> [WHAT YOU NEED TO DO]:
**a)** Answer these questions from the Endo180 summary, one per line:
(i) In which journal and year did this work appear?
(ii) Which two proteins does Endo180 expression activate rapidly?
(iii) In which city is the research center named in the affiliation?
**b)** Translate this sentence from the Endo180 summary into Spanish: "From these studies, we conclude that Endo180 is a crucial link between uPA-uPAR and setting of the internal cellular compass."
**c)** Continue the Endo180 summary from where it stops.

Sturge J, Wienke D, East L, Jones GE, Isacke CM - J. Cell Biol. (2003)

Bottom Line: Endo180 expression was demonstrated to enhance uPA-mediated filopodia production and promote rapid activation of Cdc42 and Rac.Expression of a noninternalizing Endo180 mutant revealed that promotion of random cell migration requires receptor endocytosis, whereas the chemotactic response to uPA does not.From these studies, we conclude that Endo180 is a crucial link between uPA-uPAR and setting of the internal cellular compass.

View Article: PubMed Central - PubMed

Affiliation: The Breakthrough Breast Cancer Research Centre, Institute of Cancer Research, Chester Beatty Laboratories, London SW3 6JB, UK.

> [ENTRIES PROVIDED]:

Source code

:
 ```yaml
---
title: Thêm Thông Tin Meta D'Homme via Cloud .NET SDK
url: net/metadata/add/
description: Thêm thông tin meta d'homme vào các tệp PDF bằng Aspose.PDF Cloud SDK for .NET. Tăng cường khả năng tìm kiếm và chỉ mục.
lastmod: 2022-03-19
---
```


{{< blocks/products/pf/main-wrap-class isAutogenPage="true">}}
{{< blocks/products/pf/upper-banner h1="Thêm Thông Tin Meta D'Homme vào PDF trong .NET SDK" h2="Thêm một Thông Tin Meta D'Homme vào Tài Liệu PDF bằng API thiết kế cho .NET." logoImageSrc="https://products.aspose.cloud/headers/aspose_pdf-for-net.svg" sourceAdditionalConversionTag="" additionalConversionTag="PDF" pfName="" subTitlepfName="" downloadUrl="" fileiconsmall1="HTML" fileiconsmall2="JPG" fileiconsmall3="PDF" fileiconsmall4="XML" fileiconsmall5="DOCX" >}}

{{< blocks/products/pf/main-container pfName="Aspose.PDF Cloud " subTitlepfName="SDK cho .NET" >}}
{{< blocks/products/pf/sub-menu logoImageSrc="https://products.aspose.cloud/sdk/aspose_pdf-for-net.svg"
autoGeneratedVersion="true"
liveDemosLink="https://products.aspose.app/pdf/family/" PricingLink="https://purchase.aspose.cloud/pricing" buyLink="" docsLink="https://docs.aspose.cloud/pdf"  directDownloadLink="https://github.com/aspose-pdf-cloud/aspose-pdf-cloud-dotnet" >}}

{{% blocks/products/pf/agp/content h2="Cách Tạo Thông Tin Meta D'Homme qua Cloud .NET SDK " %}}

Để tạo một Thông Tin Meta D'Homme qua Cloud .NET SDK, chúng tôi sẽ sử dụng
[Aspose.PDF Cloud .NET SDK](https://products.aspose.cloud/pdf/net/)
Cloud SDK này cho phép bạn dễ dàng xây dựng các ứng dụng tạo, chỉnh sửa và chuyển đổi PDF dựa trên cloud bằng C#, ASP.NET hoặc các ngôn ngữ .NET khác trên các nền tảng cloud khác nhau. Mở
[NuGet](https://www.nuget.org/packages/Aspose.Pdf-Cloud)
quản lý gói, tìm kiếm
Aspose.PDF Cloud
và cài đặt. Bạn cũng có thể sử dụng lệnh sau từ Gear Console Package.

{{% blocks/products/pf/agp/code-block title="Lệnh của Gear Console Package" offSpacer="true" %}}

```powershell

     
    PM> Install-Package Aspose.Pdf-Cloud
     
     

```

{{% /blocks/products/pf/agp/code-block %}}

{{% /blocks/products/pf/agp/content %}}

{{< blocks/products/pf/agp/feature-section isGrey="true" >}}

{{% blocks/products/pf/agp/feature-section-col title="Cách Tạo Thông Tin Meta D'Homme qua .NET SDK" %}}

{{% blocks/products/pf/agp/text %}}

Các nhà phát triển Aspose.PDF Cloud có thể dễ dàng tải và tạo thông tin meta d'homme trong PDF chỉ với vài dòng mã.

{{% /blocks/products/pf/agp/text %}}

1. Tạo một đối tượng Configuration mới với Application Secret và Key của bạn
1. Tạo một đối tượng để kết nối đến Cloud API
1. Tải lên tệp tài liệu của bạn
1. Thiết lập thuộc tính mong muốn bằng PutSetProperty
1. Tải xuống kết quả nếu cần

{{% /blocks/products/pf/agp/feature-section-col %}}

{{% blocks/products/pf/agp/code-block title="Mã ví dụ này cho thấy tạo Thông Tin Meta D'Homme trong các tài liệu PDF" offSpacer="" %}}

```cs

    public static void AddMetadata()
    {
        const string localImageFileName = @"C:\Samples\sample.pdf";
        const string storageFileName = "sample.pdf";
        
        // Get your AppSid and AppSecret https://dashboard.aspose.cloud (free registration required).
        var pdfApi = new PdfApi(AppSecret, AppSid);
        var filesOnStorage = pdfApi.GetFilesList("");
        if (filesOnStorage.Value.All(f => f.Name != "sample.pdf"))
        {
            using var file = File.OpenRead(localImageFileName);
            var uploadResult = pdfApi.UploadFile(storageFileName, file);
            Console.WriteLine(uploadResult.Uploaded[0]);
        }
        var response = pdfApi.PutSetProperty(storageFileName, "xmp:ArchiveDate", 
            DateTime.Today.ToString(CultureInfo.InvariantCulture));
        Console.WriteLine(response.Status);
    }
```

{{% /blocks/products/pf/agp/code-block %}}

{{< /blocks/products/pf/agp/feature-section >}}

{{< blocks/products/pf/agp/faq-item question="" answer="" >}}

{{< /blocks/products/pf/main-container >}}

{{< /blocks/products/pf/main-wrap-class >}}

> [TASK-BY-TASK ANSWERS]:
**a)**
(i) J. Cell Biol., 2003
(ii) Cdc42 and Rac
(iii) London

**b)** A partir de estos estudios, concluimos que Endo180 es un vínculo crucial entre uPA-uPAR y el ajuste de la brújula celular interna.

**c)**
ABSTRACT
Urokinase-type plasminogen activator (uPA) and its receptor (uPAR) play an important role in cell guidance and chemotaxis during normal and pathological events. uPAR is GPI-anchored and the mechanism by which it transmits intracellular polarity cues across the plasma membrane during directional sensing has not been elucidated. The constitutively recycling endocytic receptor Endo180 forms a trimolecular complex with uPAR in the presence of uPA, hence its alternate name uPAR-associated protein. Here, we demonstrate that Endo180 is a general promoter of random cell migration and has a more specific function in cell chemotaxis up a uPA gradient. Endo180 expression was demonstrated to enhance uPA-mediated filopodia production and promote rapid activation of Cdc42 and Rac. Expression of a noninternalizing Endo180 mutant revealed that promotion of random cell migration requires receptor endocytosis, whereas the chemotactic response to uPA does not. From these studies, we conclude that Endo180 is a crucial link between uPA-uPAR and setting of the internal cellular compass.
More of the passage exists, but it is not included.